Number 3 is nominal. It’s observation coupled with loving action. We should remember that the kingdom of God is not a matter of being right and calling others out at every chance, but rather of doing the right thing and being joyous and peaceful in the Spirit.  (Rom 14:17)

We often start judging unto condemnation when we start trying to “read between the lines to find the rules.”  One such rule might be, “any drinking of alcohol is sin.” Focusing on “regulations such as “don’t touch, don’t taste, don’t handle”, or judging someone for which days they celebrate as holy (Col 2:16-23) sounds righteous, as if we are offering acceptable “service,” but they’re the wrong things to focus on—these things are just “worldly teachings” and are “precepts of men” (same passage).

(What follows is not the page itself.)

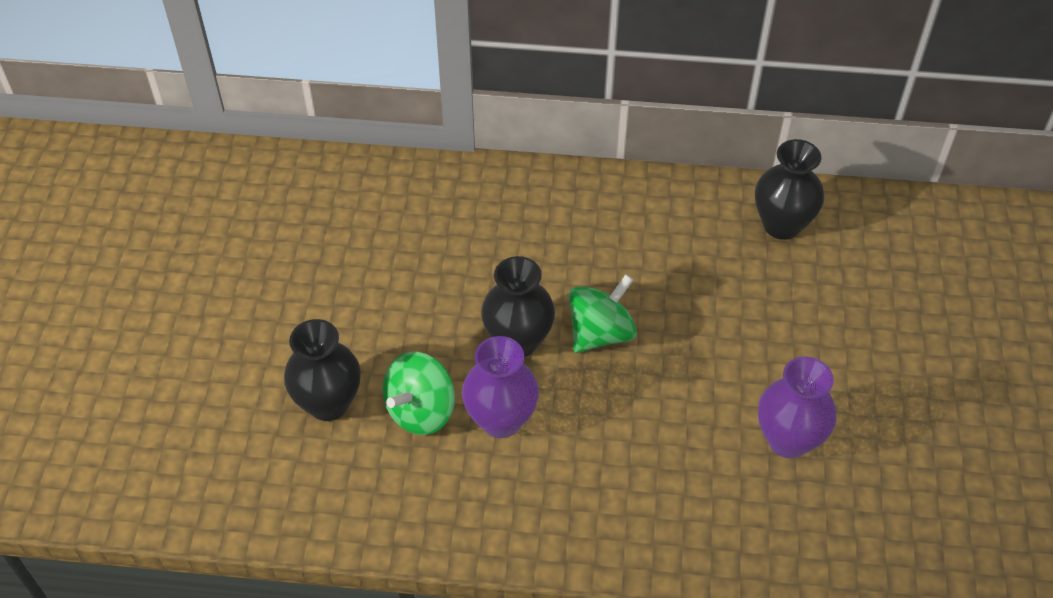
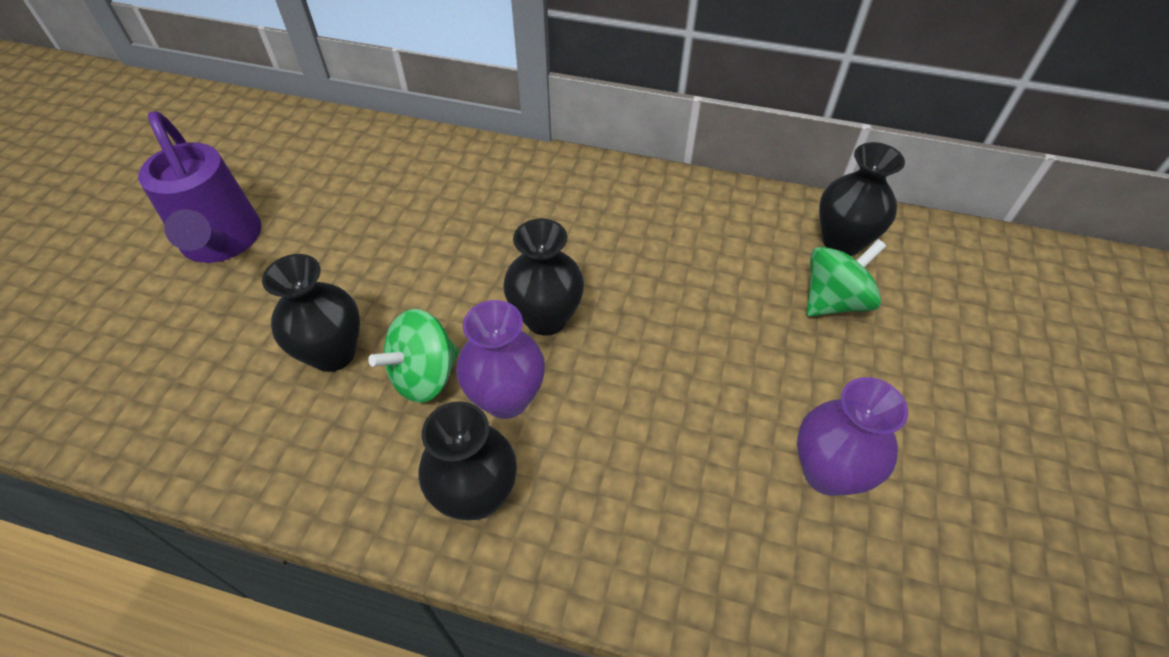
camera: 10 degrees right, 0 degrees up
(174, 310) = (222, 242): none -> purple watering can
(498, 504) = (476, 495): none -> black vase
(600, 333) = (634, 322): green spinning top -> green spinning top (834, 301)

It is important to make sure that we do not use our free will to try to bind rules that we’ve made up on others, teaching them as doctrine, because in doing so we are participating in vain, empty reverence. (Matt 15:9)

The kingdom of God is not about finding rules buried “between the lines” and then judging brothers for not honoring the rules you’ve “found.” It’s about righteousness and peace and joy in the Holy Spirit. It’s not about keeping the letter of the law, but the Spirit—Paul believes this point is so important he says it over and over (Rom 2:29; 7:6; 2 Cor 3:6).